Nat Kerr

Personal information
- Full name: Nathaniel James Kerr
- Date of birth: 31 October 1987 (age 37)
- Place of birth: Manchester, England
- Position(s): Right back

Youth career
- Crewe Alexandra

Senior career*
- Years: Team / Apps / (Gls)
- 2006–2008: Rotherham United / 3 / (0)
- 2007–2008: → Northwich Victoria (loan) / 13 / (0)
- 2008–2009: Barrow / 18 / (0)
- 2009–2010: Northwich Victoria / 29 / (1)
- 2010–2015: Droylsden / 72 / (7)

= Nathaniel Kerr =

English footballer (born 1987)

Nathaniel "Nat" Kerr (born 31 October 1987) is an English former professional footballer whose preferred position was at right back. He last played at amateur level in Stockport in 2015.

==Career==
Kerr started his career at Crewe Alexandra youth academy but was picked up by Rotherham United after being released. He made his debut on 21 April 2007 in the 1–0 defeat at Yeovil Town coming on as a late sub for David Worrell. Rotherham had already been relegated at this point of the season and manager Mark Robins played Kerr in all the remaining games. The following season Kerr didn't play at all for the Millers but was loaned out in November 2007 to Northwich Victoria. RAt the end of the season he was released.
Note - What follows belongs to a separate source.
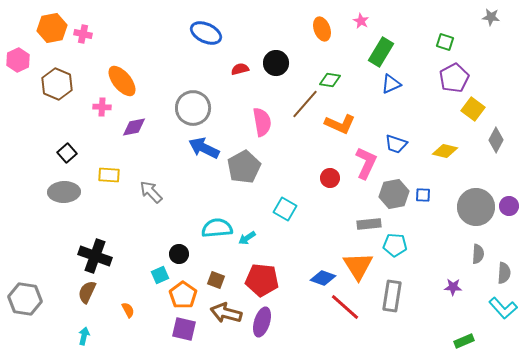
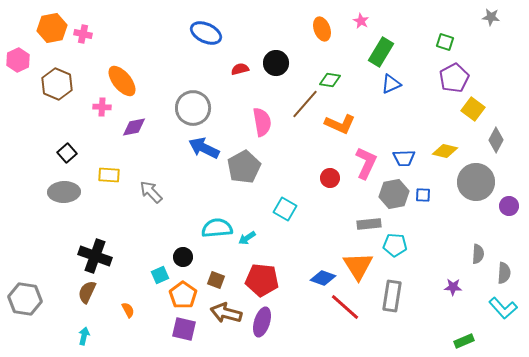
blue trapezoid at (396, 144): moved 8 px right, 14 px down; rotated 20 degrees counterclockwise
gray circle at (476, 207): moved 25 px up
black circle at (179, 254): moved 4 px right, 3 px down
On 13 October 2008, Kerr joined Conference National team Barrow on non contract terms after impressing joint management duo Dave Bayliss and Darren Sheridan playing for the Bluebirds' reserve side. He made his debut on 18 October in the home win over Eastbourne Borough. He did not gain a regular place in the team, however, and was released by the club in May 2009.

==Assault conviction==
On 30 August 2014, while playing for the Longsight pub team AFC Gold Cup, Kerr was sent off for deliberately stamping on the leg of Stuart Parsons. Kerr's actions resulted in Parsons' ankle requiring a pin and plate due to it being broken in two places. Kerr was found guilty of assault, and received a sentence of one year's imprisonment, as a result of the intentional "long jump" tackle.